Artigo extraído do jornal Luta Operária n.º 98, 1ª Quinz. de Set./2004


 

Como já havíamos prognosticado (ler o JLO nº 97), o “Não” obteve um significativo triunfo no referendo revogatório, com cerca de 5 milhões de votos (59%), contra três milhões e seiscentos mil votos (41%) dados ao “Sim”. Esta é a oitava vitória eleitoral consecutiva de Chávez, passando por dois mandatos presidenciais e seis consultas populares.

A chamada “comunidade internacional” foi unânime em legitimar o resultado do referendo, inclusive a própria Casa Branca, através do porta-voz do Departamento de Estado, Adam Ereli, afirmou que os resultados do referendo “mostram que o presidente Chávez recebeu apoio da maioria dos votantes”. Só mesmo a desbaratada oposição, através da “Coordenadora Democrática”, não reconheceu os resultados, alegando uma suposta fraude eleitoral. Mas foi mesmo o mercado financeiro que deu a palavra final. A agência internacional de classificação de risco Standard & Poor elevou a classificação da dívida da Venezuela, citando um panorama de maior estabilidade política, com um amplo superávit em conta corrente e redução do spread da dívida externa. Até mesmo a “Fedecamaras”, entidade empresarial patrocinadora da tentativa de golpe de Estado em 2002, aceita o diálogo com Chávez, Albis Muñoz, seu presidente, acenou com um encontro no Palácio de Miraflores. Chávez, por sua vez, inaugura uma nova fase de seu governo, aprofundando a inflexão à direita feita em meados de 2002, garantindo a confiança da burguesia nacional e do imperialismo. Suas primeiras palavras após o triunfo do “Não” foram no sentido de selar um “pacto nacional” e assegurar salvaguardas aos interesses imperialistas no país: “Este governo garante a estabilidade e o cumprimento de seus compromissos com a dívida externa e com o fornecimento de petróleo” (coletiva à imprensa no Palácio Presidencial, 16/08/04).

VENCEU O SENTIMENTO ANTIIMPERIALISTA DAS MASSAS

Sem sombra de dúvidas, a vitória do “Não” é o produto direto do sentimento antiimperialista das massas venezuelanas, que, desde o “Caracazo” de 1989, são protagonistas de importantes combates políticos, dos quais, a permanência de Chávez no governo é uma conseqüência deformada, mas não uma vitória dos trabalhadores. Não se pode amalgamar este processo de lutas como sendo a expressão da “revolução socialista em curso na Venezuela”. O governo “nacionalista burguês” de Chávez nada tem de revolucionário, pelo contrário, é a representação de uma força política esgotada historicamente, uma caricatura grosseira das correntes nacionalistas latino-americanas que nacionalizavam e estatizavam trustes imperialistas, sob pressão das massas.

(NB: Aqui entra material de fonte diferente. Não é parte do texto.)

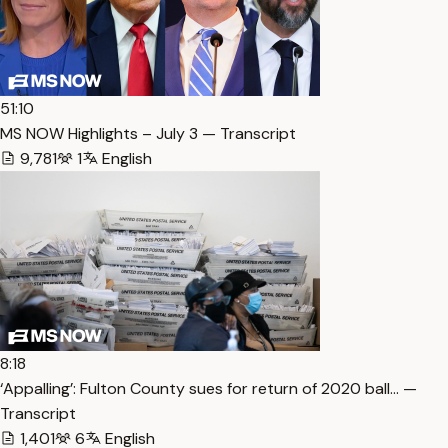
51:10
MS NOW Highlights – July 3 — Transcript
9,781
1
English
8:18
‘Appalling’: Fulton County sues for return of 2020 ball… —
Transcript
1,401
6
English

Chávez corre no sentido inverso, não se enfrenta com o imperialismo e abre o país para as multinacionais, com acordos bilionários com a Microsoft e a Chevron Texaco, por exemplo.

Às correntes revisionistas, que dizem ocorrer uma “revolução” na Venezuela, devemos perguntar: onde está o armamento do proletariado? Existem organismos de poder proletários do tipo soviéticos? O governo burguês de turno não se apóia no alto comando das instituições militares? É evidente, para os marxistas-leninistas, que a Venezuela de hoje não passa por uma situação revolucionária e a ausência de um partido operário revolucionário com influência de massas é a maior prova disto! A ofensiva das massas ainda carece de um escopo programático, e isto permite à burguesia manobrar a conjuntura a seu favor, utilizando o prestígio de Chávez para traficar a ilusão de um “governo revolucionário”.

A superação das ilusões políticas das massas latino-americanas no cordão “democrático popular” estabelecido desde Kirchner, Lagos, Chávez e Lula, passando também pelas “oposições” do PRD mexicano, do MAS boliviano, da Frente Ampla uruguaia, é condição sine qua non para transformar a ebulição das massas em nosso continente contra os planos de ajuste e rapina do imperialismo, numa verdadeira revolução socialista, que ponha a nu a fraude e o estelionato da chamada “revolução bolivariana”. Mais do que nunca é preciso colocar de pé a tarefa da reconstrução da Quarta Internacional.